On Tuesday, Pakistan’s central bank increased its benchmark policy rate by 100 basis points to a new record high of 21% as part of its efforts to curb the nation’s increasing inflation. This move was consistent with market forecasts.
“MPC (monetary policy committee) regards today’s decision, coupled with the cumulative monetary tightening so far, as adequate to anchor inflation expectations around its medium-term objective,” the State Bank of Pakistan (SBP) stated on its official Twitter account.
In March 2023, the inflation rate reached a record high of 35.4%. Experts predict that it will reach its high in April or May 2023, when it will be between 37% and 40%.
The market believes that the central bank raised the rate in response to the IMF’s advice to restart the $6.5 billion loan programme.

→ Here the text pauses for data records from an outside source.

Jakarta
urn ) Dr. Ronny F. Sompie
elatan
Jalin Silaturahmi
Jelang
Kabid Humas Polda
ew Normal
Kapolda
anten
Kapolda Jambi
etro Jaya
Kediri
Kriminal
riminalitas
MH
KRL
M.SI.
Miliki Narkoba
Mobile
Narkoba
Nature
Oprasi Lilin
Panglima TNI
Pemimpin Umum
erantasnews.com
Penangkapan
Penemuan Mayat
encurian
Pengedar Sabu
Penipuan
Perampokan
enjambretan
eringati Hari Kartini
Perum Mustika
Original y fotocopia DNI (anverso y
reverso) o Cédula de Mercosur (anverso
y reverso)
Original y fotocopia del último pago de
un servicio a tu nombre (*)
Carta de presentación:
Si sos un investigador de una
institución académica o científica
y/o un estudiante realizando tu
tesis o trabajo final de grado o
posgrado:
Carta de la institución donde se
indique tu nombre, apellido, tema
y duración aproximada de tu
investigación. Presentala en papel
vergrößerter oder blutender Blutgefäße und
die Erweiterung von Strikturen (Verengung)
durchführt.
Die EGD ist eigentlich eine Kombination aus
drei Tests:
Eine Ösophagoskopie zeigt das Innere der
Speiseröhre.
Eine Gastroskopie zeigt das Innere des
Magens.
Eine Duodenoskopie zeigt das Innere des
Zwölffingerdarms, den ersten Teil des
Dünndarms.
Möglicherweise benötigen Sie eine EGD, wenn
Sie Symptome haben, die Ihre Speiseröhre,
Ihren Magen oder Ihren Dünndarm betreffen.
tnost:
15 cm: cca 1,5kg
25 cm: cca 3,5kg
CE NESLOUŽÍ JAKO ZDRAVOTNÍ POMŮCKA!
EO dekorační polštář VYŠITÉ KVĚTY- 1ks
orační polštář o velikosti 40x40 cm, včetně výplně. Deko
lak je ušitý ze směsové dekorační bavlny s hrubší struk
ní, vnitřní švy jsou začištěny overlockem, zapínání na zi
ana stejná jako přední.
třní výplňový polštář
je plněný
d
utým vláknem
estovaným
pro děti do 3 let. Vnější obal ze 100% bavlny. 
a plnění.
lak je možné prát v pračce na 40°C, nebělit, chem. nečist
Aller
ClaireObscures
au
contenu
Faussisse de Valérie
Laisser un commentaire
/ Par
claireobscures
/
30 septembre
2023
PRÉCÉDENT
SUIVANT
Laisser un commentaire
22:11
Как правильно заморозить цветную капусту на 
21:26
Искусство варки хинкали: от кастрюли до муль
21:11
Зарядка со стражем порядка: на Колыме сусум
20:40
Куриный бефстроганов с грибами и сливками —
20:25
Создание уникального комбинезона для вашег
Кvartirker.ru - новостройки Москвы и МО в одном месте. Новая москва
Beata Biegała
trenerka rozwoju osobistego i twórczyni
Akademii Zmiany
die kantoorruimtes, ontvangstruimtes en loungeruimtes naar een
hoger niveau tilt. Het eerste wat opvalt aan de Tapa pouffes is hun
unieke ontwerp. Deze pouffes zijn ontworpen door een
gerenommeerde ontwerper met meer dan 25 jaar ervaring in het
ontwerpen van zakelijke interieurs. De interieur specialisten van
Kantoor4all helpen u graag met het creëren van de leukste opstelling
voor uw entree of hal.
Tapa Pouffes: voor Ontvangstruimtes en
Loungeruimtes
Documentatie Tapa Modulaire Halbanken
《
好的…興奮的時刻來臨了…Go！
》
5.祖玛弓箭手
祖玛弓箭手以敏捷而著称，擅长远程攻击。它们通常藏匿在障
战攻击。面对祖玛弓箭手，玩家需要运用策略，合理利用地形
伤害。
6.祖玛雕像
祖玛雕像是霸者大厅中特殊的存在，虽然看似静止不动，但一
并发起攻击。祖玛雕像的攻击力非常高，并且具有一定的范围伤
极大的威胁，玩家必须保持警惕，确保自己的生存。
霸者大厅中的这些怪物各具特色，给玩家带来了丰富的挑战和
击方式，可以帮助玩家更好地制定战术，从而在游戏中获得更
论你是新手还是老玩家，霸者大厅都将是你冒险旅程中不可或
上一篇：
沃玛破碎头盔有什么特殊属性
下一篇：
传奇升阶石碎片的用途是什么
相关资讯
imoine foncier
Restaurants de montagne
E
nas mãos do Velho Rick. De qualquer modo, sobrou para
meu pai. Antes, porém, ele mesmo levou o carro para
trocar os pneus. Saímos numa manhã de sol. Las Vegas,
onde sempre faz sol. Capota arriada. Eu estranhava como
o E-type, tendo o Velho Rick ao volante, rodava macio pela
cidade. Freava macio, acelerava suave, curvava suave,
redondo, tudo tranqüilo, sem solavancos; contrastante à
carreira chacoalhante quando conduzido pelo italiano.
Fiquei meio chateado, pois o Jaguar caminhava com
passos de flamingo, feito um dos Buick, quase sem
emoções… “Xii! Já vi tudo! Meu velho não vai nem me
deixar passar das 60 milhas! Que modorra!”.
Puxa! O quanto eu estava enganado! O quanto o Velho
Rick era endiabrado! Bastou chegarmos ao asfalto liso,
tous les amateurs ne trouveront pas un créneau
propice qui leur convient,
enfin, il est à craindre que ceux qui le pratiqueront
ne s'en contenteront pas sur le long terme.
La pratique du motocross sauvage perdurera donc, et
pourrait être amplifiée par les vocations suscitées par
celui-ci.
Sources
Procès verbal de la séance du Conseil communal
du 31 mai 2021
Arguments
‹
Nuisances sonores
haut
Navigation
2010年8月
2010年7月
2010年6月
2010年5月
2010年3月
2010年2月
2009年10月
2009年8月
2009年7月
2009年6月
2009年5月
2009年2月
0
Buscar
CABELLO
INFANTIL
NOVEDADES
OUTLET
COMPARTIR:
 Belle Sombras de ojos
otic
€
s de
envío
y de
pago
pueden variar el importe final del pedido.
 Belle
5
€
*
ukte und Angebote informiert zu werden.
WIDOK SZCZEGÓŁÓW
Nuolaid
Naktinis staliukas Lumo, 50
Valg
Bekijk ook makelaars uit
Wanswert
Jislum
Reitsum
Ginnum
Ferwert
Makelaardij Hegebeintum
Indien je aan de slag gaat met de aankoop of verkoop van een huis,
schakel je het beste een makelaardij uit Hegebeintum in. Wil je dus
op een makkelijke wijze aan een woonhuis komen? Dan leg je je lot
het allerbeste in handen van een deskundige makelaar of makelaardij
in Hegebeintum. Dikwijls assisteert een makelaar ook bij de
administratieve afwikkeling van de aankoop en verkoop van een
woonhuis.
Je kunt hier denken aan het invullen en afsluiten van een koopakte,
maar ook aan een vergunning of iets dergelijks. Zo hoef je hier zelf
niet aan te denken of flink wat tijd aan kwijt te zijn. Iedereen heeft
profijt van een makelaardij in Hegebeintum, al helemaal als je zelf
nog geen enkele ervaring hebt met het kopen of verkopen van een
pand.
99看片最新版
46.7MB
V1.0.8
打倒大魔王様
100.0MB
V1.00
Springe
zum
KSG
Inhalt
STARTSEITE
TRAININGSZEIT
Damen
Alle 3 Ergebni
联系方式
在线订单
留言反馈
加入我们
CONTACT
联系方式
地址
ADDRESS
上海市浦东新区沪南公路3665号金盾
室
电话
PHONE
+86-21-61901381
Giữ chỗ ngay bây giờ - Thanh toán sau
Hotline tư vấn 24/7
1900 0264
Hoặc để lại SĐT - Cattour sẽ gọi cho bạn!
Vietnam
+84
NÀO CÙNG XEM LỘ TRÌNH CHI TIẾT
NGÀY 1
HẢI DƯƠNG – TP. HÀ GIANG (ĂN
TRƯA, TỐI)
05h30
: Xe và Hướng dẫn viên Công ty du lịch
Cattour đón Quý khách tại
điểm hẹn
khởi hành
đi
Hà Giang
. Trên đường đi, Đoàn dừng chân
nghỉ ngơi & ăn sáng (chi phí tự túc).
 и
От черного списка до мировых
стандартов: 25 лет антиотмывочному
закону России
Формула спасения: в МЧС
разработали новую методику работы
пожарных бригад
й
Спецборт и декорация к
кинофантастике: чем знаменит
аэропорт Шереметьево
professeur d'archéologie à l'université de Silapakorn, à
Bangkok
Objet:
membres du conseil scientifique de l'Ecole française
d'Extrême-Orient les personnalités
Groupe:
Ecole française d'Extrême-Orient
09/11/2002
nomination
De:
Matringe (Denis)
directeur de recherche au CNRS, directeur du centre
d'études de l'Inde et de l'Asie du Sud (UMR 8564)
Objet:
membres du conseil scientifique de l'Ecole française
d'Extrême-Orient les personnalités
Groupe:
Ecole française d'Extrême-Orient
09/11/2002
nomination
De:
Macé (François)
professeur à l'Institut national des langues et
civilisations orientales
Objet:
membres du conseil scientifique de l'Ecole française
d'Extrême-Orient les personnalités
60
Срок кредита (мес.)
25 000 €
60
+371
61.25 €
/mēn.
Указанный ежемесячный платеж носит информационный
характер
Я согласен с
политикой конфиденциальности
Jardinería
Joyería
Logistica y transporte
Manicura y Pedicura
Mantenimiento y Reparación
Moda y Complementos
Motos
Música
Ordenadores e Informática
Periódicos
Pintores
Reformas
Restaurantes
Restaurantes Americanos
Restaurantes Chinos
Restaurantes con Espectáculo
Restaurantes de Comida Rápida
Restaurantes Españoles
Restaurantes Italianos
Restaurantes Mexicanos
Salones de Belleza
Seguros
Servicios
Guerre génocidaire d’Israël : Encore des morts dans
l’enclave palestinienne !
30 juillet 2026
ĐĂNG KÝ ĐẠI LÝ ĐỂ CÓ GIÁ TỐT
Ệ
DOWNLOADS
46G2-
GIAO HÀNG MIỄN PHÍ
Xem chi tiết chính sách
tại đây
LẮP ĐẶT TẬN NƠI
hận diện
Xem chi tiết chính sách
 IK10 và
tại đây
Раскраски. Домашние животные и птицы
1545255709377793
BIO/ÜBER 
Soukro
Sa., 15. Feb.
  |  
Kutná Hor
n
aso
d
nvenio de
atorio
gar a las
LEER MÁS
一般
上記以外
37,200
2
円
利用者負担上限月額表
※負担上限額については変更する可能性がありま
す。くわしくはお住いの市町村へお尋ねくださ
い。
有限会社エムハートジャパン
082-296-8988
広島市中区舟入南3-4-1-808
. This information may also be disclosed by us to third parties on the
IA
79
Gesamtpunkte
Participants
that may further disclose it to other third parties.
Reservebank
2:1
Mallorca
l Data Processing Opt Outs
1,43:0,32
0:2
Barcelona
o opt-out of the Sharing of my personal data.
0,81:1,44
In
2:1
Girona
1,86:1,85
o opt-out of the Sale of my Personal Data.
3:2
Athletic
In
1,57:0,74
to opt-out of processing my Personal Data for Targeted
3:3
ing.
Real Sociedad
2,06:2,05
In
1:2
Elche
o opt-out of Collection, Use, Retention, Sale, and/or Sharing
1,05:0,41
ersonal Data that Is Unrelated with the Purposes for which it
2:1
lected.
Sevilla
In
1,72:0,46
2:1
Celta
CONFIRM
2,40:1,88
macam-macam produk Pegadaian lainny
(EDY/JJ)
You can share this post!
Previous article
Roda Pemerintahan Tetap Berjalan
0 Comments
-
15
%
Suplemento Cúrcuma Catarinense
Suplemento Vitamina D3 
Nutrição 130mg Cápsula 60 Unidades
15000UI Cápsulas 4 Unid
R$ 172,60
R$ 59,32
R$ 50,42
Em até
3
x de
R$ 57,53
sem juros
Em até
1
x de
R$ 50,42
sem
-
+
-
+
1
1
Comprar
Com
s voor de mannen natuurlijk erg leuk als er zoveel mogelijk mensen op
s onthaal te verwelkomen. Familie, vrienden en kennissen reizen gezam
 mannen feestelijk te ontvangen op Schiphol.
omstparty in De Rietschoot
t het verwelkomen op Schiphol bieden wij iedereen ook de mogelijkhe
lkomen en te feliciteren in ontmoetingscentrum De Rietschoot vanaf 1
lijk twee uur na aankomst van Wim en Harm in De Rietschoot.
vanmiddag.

The central bank also stated in its monetary policy statement that, “amidst low foreign exchange reserves, ongoing debt repayments, and recent tightening in global financial conditions,” external account vulnerabilities persist despite a significant decrease in the current account deficit in recent months.
The committee identified three significant changes since the March MPC meeting that have had an impact on the macroeconomic outlook. First, largely as a result of significant import restraint, the current account deficit has shrunk significantly, more so than initially projected. “Yet, with foreign exchange reserves staying at low levels, the overall balance of payments position continues to be under stress.”
Second, there has been a lot of work made in finishing the ninth review under the IMF’s Extended Fund Facility (EFF) programme.
Finally, the world’s liquidity and financial conditions have become much tighter as a result of recent pressures in the global banking system. The inability of developing market economies like Pakistan to access global capital markets has increased as a result of this.
The MPC emphasizes that today’s decision, combined with earlier cumulative monetary tightening, will help attain the medium-term inflation objective over the next eight quarters and that it believes the current monetary policy stance is appropriate. The committee did caution that there are dangers to this evaluation due to the global financial conditions and the domestic political climate.
The current account deficit in February 2023 was only $74 million, and the total deficit from July to February of FY23 is currently $3.9 billion, or roughly 68% less than the same period last year.